A “New” New Testament

In 1945, local peasants in Nag Hammadi in Egypt discovered papyrus codices in a clay sealed jar consisting of fifty-two gnostic writings that were previously unknown. Though the papyrus dated back to the fourth century, some of the texts in the manuscripts can be traced back to as early as the first or second century. The Nag Hammadi library contains texts such as the Gospel of Thomas, the Gospel of Philip, the Gospel of Truth, and writings attributed to Jesus’ followers, such as the Secret Book of James, the Apocalypse of Paul, and the Apocalypse of Peter (Pagels). The discovery of these texts greatly expanded our knowledge of religious writings in the early centuries.

Just as Jewish scholars have challenged us to reexamine our assumptions about Christian origins and the Jewish roots of Christianity, the discovery and study of the Nag Hammadi library raised new issues about the conceptualization of the history of the early church. Before the discovery, all we knew about “Gnosticism” was that the orthodox heresiologists, especially Irenaeus and Tertullian, vilified it. Karen L. King (2003) argues that these polemicists had constructed the category “heresy” as part of their project of identity formation and to exclude Jews and pagans as outsiders.
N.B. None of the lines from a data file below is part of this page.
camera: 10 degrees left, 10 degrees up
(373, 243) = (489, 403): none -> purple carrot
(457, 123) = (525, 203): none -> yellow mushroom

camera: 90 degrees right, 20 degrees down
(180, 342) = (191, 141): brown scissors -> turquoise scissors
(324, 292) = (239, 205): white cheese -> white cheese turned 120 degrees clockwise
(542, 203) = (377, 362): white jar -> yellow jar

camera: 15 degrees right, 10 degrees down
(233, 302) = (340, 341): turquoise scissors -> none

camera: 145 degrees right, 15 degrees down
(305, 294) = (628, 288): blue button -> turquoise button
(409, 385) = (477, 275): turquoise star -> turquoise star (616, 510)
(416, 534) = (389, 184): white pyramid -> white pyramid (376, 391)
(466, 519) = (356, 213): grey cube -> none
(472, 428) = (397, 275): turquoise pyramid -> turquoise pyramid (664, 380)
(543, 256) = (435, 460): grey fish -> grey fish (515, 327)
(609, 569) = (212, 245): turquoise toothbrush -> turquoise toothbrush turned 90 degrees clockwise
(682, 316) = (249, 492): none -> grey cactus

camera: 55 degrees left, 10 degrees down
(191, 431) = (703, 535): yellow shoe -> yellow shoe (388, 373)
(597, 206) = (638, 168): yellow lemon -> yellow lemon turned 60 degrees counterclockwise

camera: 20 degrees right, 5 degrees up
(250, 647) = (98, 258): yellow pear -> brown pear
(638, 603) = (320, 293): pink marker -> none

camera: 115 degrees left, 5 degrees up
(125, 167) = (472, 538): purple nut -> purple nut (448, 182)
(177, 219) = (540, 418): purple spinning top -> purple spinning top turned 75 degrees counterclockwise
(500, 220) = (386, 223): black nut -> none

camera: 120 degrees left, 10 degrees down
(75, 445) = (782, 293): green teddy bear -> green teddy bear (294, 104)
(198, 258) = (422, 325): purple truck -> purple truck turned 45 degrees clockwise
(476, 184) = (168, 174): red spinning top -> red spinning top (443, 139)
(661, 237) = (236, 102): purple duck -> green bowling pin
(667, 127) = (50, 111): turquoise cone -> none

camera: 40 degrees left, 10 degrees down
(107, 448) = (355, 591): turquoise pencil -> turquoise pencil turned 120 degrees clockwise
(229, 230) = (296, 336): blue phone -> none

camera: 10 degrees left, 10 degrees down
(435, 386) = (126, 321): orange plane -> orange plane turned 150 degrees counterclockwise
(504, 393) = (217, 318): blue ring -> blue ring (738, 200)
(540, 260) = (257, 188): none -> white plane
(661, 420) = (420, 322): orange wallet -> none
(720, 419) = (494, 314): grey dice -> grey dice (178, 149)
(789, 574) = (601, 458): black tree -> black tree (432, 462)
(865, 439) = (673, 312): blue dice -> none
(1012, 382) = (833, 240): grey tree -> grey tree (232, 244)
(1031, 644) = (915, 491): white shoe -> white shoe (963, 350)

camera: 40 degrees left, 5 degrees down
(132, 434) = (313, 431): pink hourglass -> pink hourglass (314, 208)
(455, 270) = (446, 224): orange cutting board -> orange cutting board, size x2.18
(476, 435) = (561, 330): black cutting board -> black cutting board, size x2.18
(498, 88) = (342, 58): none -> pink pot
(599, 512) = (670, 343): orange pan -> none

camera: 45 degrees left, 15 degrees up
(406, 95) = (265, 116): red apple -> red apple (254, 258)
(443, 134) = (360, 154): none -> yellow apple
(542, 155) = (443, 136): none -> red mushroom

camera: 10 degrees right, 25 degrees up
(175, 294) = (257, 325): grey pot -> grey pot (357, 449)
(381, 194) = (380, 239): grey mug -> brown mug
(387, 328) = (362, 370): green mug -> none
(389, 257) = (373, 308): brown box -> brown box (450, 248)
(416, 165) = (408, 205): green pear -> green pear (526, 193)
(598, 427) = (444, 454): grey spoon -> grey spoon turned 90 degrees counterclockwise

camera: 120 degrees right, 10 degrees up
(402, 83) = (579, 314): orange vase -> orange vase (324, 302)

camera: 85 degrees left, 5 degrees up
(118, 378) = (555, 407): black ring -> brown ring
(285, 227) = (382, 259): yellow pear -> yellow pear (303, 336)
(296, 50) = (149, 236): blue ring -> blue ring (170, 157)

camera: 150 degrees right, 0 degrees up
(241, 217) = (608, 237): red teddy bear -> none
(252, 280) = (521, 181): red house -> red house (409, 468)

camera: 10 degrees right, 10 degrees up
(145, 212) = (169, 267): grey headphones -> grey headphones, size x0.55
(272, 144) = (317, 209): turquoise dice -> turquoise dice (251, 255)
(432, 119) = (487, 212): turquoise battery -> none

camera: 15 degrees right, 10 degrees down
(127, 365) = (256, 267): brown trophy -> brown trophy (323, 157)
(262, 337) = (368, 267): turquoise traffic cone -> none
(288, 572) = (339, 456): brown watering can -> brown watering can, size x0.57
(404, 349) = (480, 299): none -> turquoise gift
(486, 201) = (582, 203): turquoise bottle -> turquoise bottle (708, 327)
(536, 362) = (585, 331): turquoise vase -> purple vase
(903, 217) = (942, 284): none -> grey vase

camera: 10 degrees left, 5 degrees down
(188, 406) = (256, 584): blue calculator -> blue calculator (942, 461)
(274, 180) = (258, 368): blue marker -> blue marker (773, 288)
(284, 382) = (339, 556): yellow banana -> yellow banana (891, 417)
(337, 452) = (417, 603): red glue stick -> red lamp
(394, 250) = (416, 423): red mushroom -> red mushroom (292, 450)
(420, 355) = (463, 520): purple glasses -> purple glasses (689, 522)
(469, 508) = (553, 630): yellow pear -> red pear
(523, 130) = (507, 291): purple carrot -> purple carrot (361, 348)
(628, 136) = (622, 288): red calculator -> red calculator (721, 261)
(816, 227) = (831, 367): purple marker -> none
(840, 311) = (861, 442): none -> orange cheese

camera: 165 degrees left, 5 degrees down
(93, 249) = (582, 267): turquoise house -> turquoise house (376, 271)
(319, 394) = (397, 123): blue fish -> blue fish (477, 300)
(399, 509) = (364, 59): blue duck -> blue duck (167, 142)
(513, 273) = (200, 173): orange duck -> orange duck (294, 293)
The Nag Hammadi writings show what scholars have called “Gnosticism” as highly pluralistic and the boundary between Christianity and “Gnosticism” as more permeable than previously assumed. Both the so-called orthodox and the heretical writings belonged to a common body of tradition and represented “distinct varieties of Christianity developed in different geographical areas, at a time when the boundaries of orthodox and heresy were not at all fixed” (152). Moreover, certain texts were excluded from the New Testament canon because of ideological reasons, such as to marginalize women’s authority and leadership. For example, the Gospel of Mary, which was excluded, depicts Mary Magdalene as having received special knowledge from Jesus and serving as a leader among the disciples after Jesus’ resurrection. This portrait of Mary should be considered together with the depiction of her as one of Jesus’ followers and a key witness to his resurrection in the New Testament (King 1998).

In addition to the Nag Hammadi library, other texts have been discovered in the nineteenth and twentieth centuries and scientifically verified to be almost as old as the manuscripts of the traditional New Testament. A group of scholars, pastors, and church leaders under the leadership of Hal Taussig have produced a New Testament for the twenty-first century that includes with the established canon a selection of some of the texts outside the canon and called it “a new New Testament.” The newly added documents include ten books, two prayers, and the Odes of Solomon, which consists mostly of prayers. Now, within the same volume, we can read about Mary Magdalene in the traditional Gospels as well as in the Gospel of Mary. In contrast to the traditional book of Revelation, the Secret Revelation of John offers a different picture of how Christ rescues the world, not through apocalyptic battles, but by teaching about God’s light and compassion. Taussig hopes that this new New Testament can offer readers a chance to form new opinions about the earliest traditions of Christianity and be inspired by the teachings, songs, prayers, letters, and meditations of Jesus’ early followers (xviii–xix).